For me, the reason to download the COVIDSafe app is that my personal risk of not using it is greater than the risk of the possible misuse of my data. From a technical and legal point, I am satisfied that the app is as safe as you can expect from any technology.
If you are using a smartphone with apps such as Google and Facebook than far more personal data is collected by them than the government does in the covid app. Trust is an issue but personally and professionally I have no reason to believe that the government has any intention to misuse the data. If they would misuse the app, the whole system would collapse overnight. Trust is a key issue.
Technically I am satisfied that the right checks and balances are in place to protect our privacy. This is the information from the government on which I base my assesment:
- using Bluetooth technology, the app “pings” or exchanges a “digital handshake” with another user when they come within 1.5 metres of each other, and then logs this contact and encrypts it.

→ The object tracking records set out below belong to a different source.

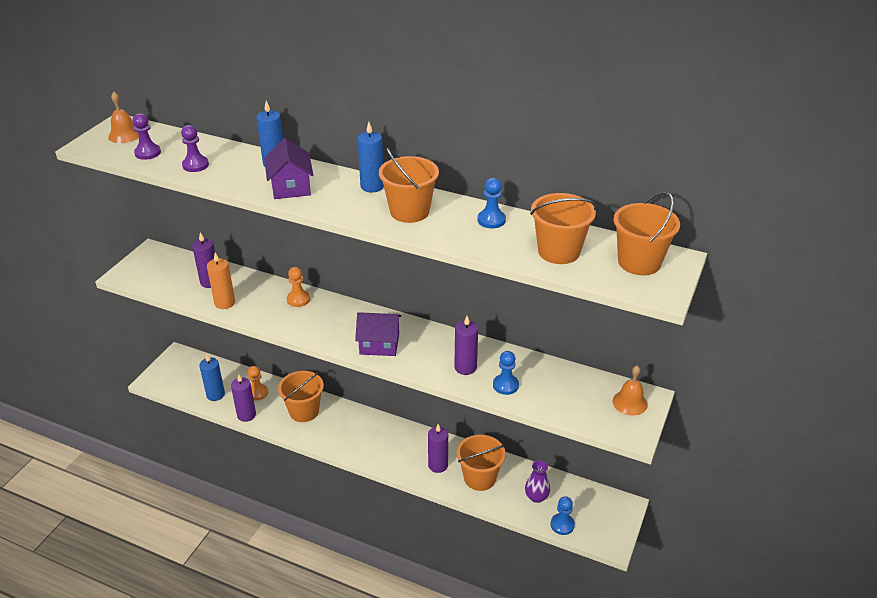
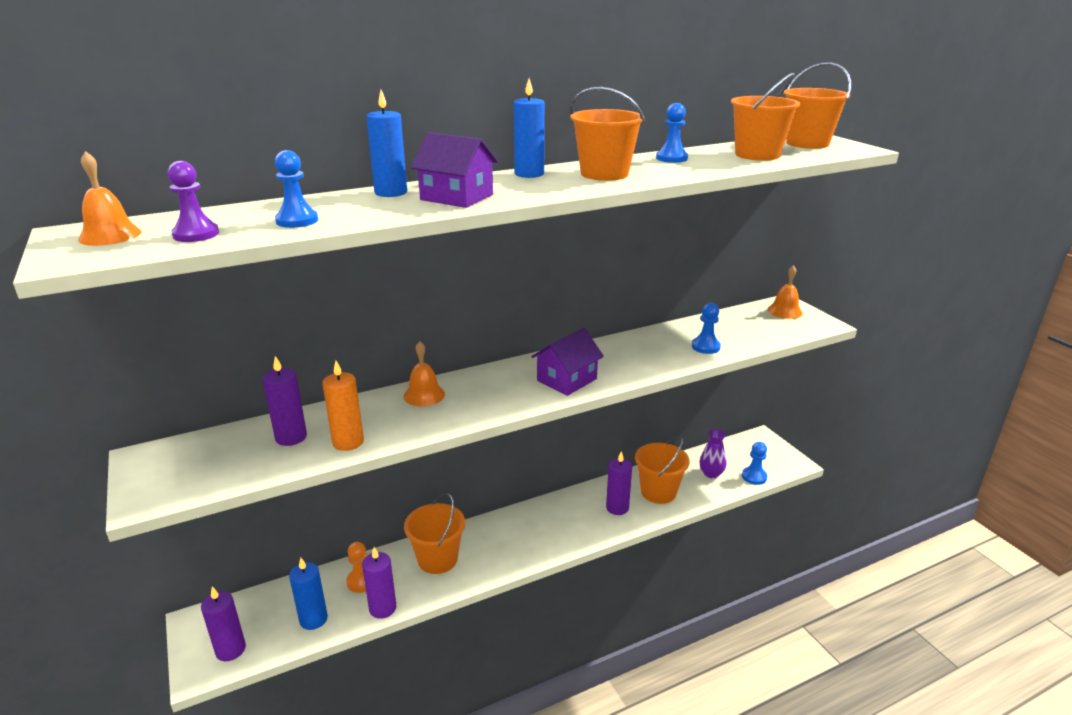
camera: 50 degrees left, 10 degrees down
purple pawn [181,125,209,172] -> blue pawn [275,150,318,228]
orange pawn [287,267,310,307] -> orange bell [404,341,445,406]
purple candle [454,316,478,375] -> purple candle moved to [201,587,246,661]

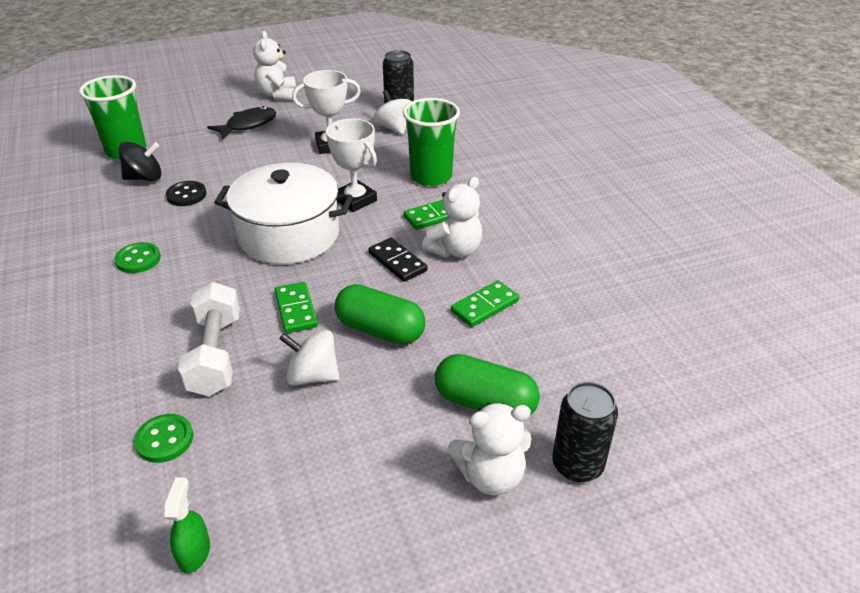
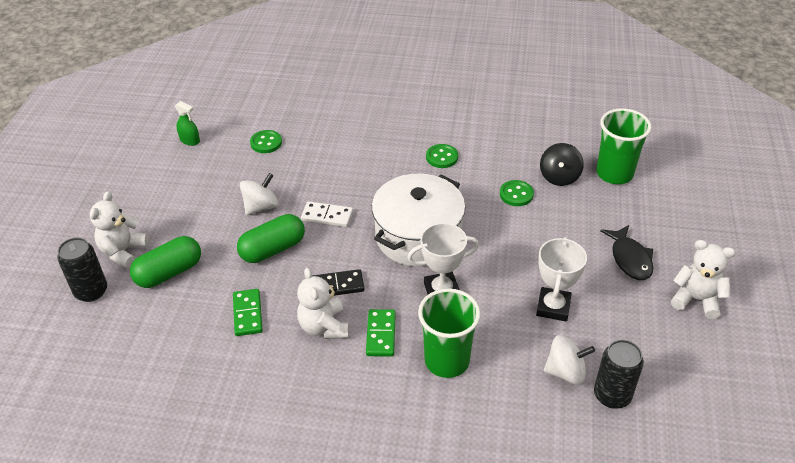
camera: 120 degrees right, 5 degrees up
black button [166,181,206,206] -> green button [500,180,534,206]
white dumbbell [178,282,240,396] -> none
green domino [275,282,318,333] -> white domino [301,201,353,227]

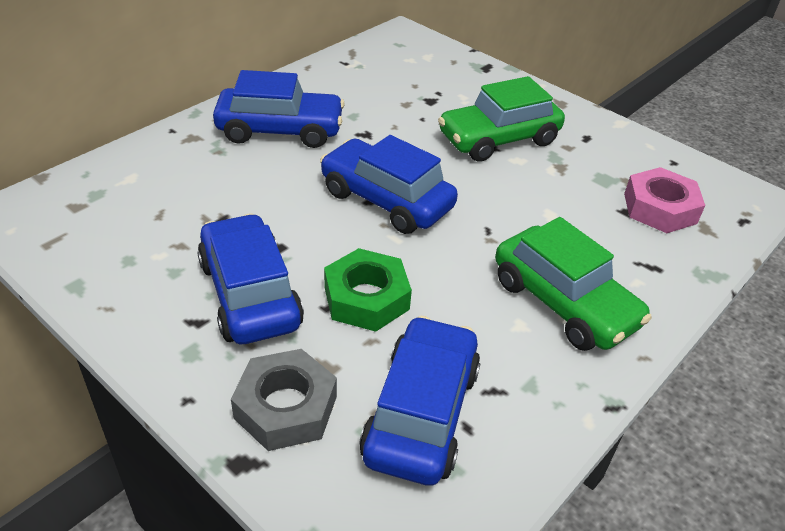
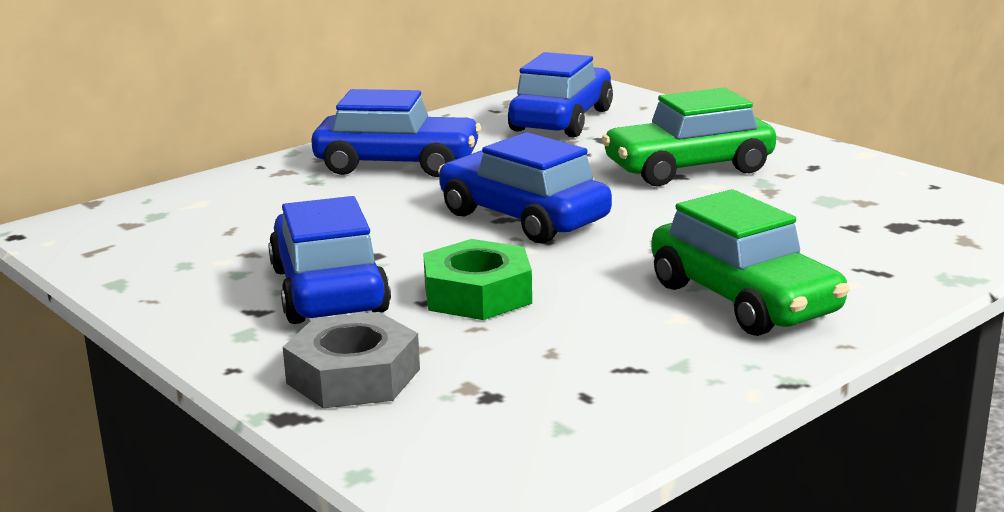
camera: 10 degrees right, 20 degrees down
blue car [359,316,481,486] -> blue car moved to [508,52,613,137]
pink nut [624,167,705,233] -> none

It only registrates contacts with people that last for 15 minutes or more.
- The data remains encrypted on a user’s phone for 21 days, after which it is deleted if they have not been in contact with a confirmed case.
- The application will have two stages of consent that people will have to agree to: initially when they download the app so data can be collected, and secondly to release that data on their phone if they are diagnosed with the virus.
- If a person with the app tested positive to COVID-19, and provided they consent to sharing the information, it will be sent to a central server.
- From here, state and territory health authorities can access it and start contacting other people who might have contracted coronavirus.
- Strict laws will govern the use of information the app collects.
- A user will be unable to access the data on their phone and Commonwealth officials and law enforcement will be unable to access the central server.
- The central server must store all data in Australia, and it cannot be transferred overseas.
- Anyone who accesses the data illegally faces up to five years in jail, according to new laws enacted overnight under the Biosecurity Act.
- The rules will be legislated for the duration of the pandemic when Parliament returns next month.
Criminals (individuals, businesses, governments) are hacking into banks, military operations, Facebook, personal accounts and so on you will never ever be able to stop that. Hacking into mobile phone apps is rare, these are much better protected than using the internet on tablets and computers.
In everything what we do there is risk involved, crossing the road and you can be hit by a car.
As I mentioned above it is a personal risk assessment that you need to make, what are your risks if hacking or misuse of the data happens and what are your risk in relation to Covid-19. In the end this is a personal choice and it is up to you to make that assessment.
PS Beyond the government’s handling of the pandemic in relation to privacy and security I remain critical of them as per my blog from a few weeks ago.